START Reading text

To accomplish this, the code in drivers/clk/clk.c is changed to operate on such
clocks.  Such a clock is indicated by having CLK_IS_SW in its flags.
An example modification would look something like this for
 __clk_enable():

static int __clk_enable(struct clk *clk)
{
        int i, j, ret = 0;

        if (!clk)
                return 0;

        if (WARN_ON(clk->prepare_count == 0))
                return -ESHUTDOWN;

+       /* __clk_parent_safe() just returns the indexed parent clock by
+        * using the cache or looking it up */

        if (clk->enable_count == 0) {
+               if (clk->flags & CLK_IS_SW)
+                       for (i = 0; i < clk->num_parents; i++) {
+                               ret = __clk_enable(
+                                       __clk_parent_safe(clk, i));
+                               if (ret) {
+                                       for (j = i-1; j >= 0; j--)

END Reading text
START Information supplied

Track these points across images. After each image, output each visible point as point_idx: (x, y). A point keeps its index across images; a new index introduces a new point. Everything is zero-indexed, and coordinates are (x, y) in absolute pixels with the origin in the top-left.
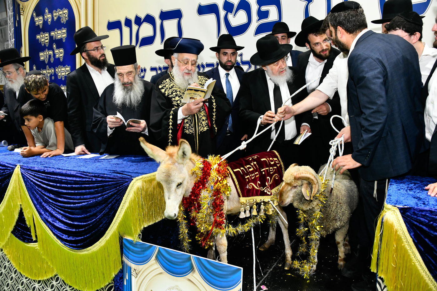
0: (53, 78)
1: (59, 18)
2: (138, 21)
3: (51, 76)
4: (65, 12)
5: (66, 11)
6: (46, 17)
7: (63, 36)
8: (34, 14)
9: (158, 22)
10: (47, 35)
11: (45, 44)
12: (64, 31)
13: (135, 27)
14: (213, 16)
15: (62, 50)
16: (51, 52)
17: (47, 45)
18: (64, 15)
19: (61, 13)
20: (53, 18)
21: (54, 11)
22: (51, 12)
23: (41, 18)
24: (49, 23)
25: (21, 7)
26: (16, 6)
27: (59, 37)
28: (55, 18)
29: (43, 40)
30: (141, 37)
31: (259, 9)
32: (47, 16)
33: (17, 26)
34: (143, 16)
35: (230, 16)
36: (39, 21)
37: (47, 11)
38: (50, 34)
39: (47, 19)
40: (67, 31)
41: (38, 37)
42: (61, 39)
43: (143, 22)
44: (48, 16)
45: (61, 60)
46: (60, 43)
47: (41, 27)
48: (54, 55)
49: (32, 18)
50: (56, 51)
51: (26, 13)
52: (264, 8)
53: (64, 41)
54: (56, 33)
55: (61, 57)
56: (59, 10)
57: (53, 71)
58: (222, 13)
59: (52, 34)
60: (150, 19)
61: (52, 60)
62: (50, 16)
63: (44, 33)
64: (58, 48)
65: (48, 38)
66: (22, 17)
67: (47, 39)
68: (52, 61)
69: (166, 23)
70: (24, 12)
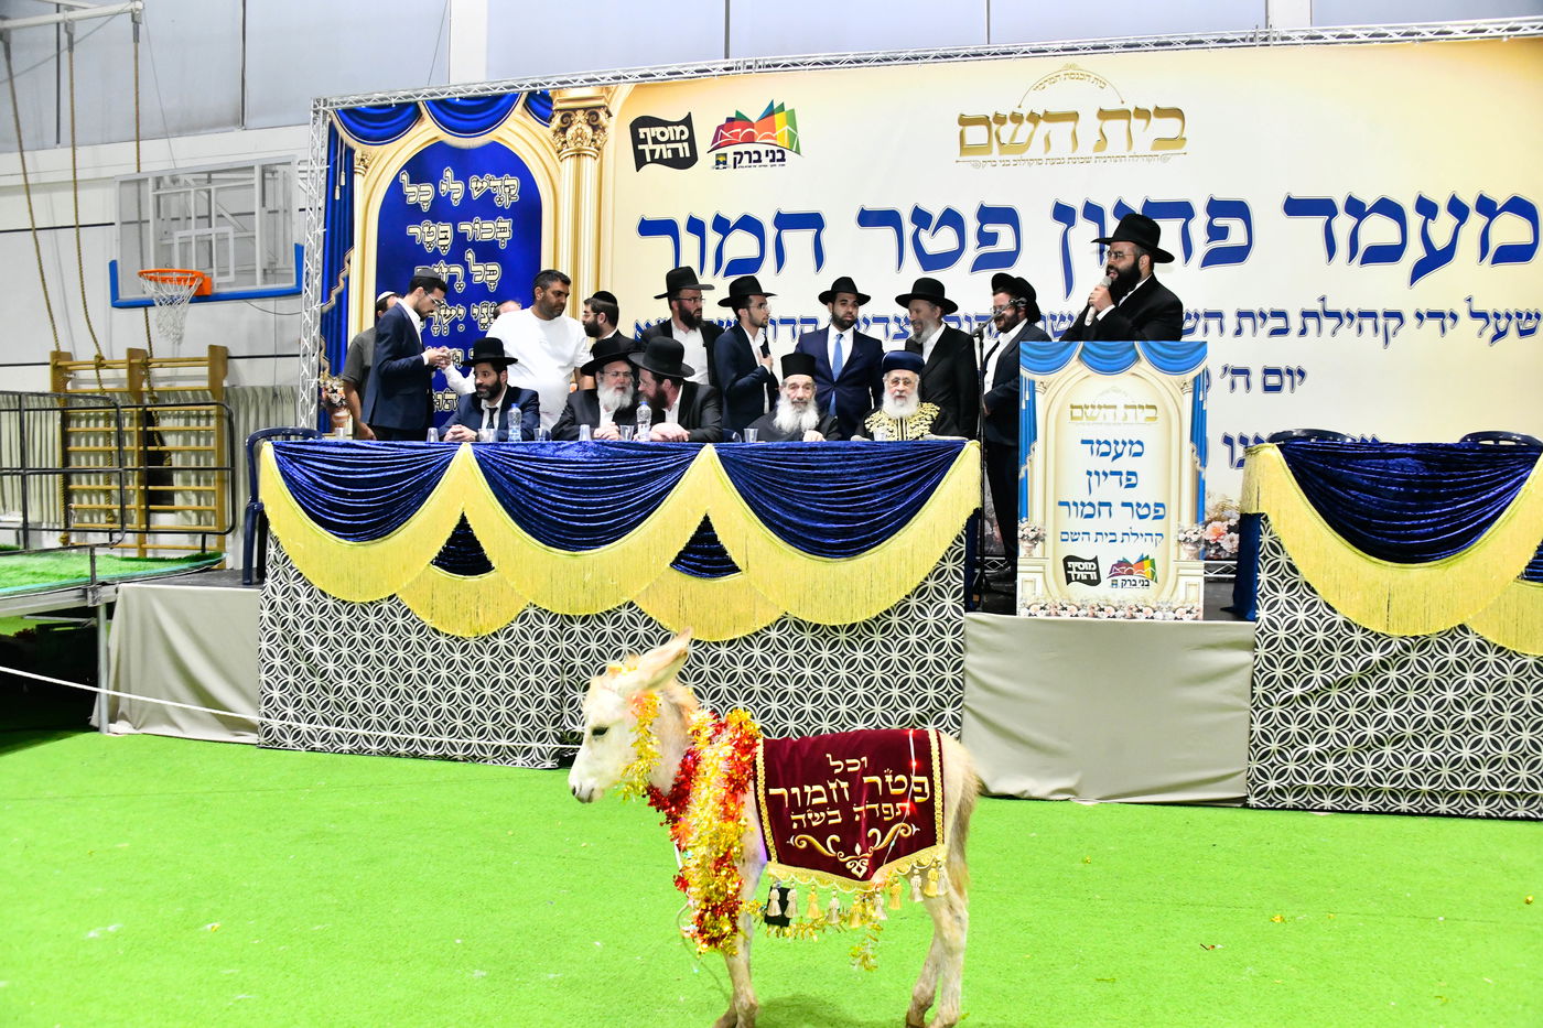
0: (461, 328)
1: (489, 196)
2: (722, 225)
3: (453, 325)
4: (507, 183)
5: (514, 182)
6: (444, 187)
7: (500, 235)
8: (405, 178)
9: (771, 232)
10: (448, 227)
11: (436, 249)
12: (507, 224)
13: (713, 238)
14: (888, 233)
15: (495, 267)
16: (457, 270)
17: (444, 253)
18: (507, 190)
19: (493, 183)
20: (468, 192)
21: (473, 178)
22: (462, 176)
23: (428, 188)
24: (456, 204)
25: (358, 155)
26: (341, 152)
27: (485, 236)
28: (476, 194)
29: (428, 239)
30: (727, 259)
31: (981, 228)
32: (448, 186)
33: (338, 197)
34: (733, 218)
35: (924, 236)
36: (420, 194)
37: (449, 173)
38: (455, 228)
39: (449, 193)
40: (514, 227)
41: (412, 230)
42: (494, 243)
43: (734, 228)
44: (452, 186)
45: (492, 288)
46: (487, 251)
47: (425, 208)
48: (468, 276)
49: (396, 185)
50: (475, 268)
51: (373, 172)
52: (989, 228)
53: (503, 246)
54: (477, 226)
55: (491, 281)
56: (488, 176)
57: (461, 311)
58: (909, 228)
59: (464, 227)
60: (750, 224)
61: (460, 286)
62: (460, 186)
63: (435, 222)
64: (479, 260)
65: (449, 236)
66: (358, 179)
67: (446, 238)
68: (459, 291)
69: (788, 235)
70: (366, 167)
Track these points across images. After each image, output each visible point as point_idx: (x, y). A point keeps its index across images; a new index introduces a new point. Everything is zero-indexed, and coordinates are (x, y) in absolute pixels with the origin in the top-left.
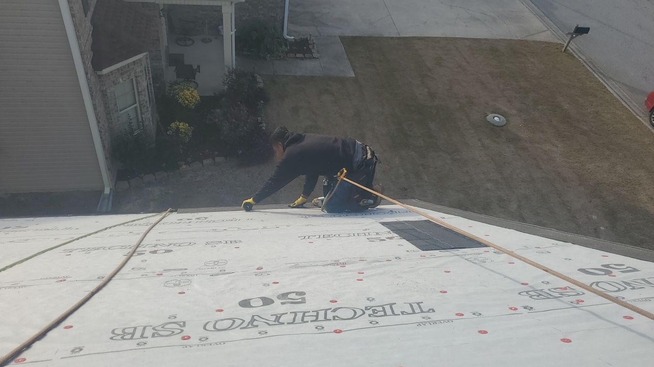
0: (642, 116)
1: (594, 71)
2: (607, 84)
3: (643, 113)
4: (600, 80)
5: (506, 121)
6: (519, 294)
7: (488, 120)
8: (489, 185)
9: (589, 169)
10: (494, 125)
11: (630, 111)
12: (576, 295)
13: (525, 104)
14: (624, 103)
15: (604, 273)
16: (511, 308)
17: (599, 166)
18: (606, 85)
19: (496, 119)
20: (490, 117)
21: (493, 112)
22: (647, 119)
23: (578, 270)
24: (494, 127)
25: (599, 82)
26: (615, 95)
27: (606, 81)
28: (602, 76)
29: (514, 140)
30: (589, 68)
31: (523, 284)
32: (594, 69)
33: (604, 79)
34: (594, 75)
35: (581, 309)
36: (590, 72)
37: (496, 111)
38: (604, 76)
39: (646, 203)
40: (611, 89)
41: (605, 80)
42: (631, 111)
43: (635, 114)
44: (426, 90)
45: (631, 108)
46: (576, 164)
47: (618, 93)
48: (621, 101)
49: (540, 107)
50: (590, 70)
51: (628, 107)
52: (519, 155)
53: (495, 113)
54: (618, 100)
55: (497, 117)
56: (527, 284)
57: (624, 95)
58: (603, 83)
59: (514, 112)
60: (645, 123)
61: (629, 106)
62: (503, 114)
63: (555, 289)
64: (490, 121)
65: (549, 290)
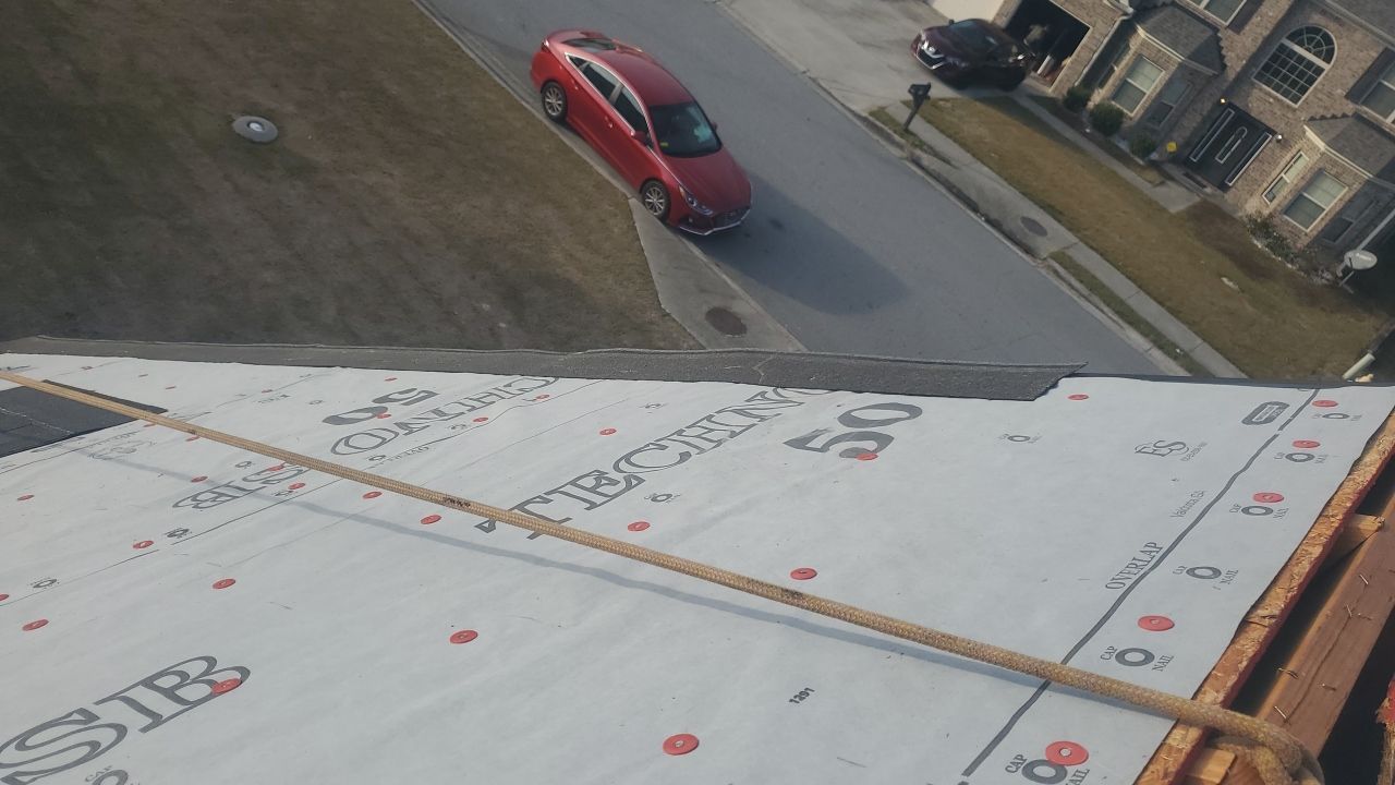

END Information supplied

» **Tasks for this exercise**:
• a. For each statement, say whether it agrees with the passage on clock enabling: answer yes or no, and quote the words of the passage that decide it. (i) A clock handled in this way is marked by having CLK_IS_SW in its flags. (ii) The changed code is in drivers/clk/clock.c. (iii) In the modified __clk_enable(), the loop over parent clocks runs only for clocks whose flags include CLK_IS_SW.
• b. Extend the passage on clock enabling, picking up right after its final line of code.

» **Task responses**:
• a.
(i) Yes: "Such a clock is indicated by having CLK_IS_SW in its flags."
(ii) No: "the code in drivers/clk/clk.c is changed"
(iii) Yes: "if (clk->flags & CLK_IS_SW)"

• b.
+                                               __clk_disable(
+
__clk_parent_safe(clk, j));
+                                       break;
+                               }
+               else
                        ret = __clk_enable(clk->parent);

                if (ret)
                        return ret;

                if (clk->ops->enable) {
                        ret = clk->ops->enable(clk->hw);
                        if (ret) {
                                __clk_disable(clk->parent);
                                return ret;
                        }
                }
        }
        clk->enable_count++;
        return 0;
}

I can certainly post a more complete clk.c patch, but I thought I would solicit
more feedback first before I do that.

Comments appreciated!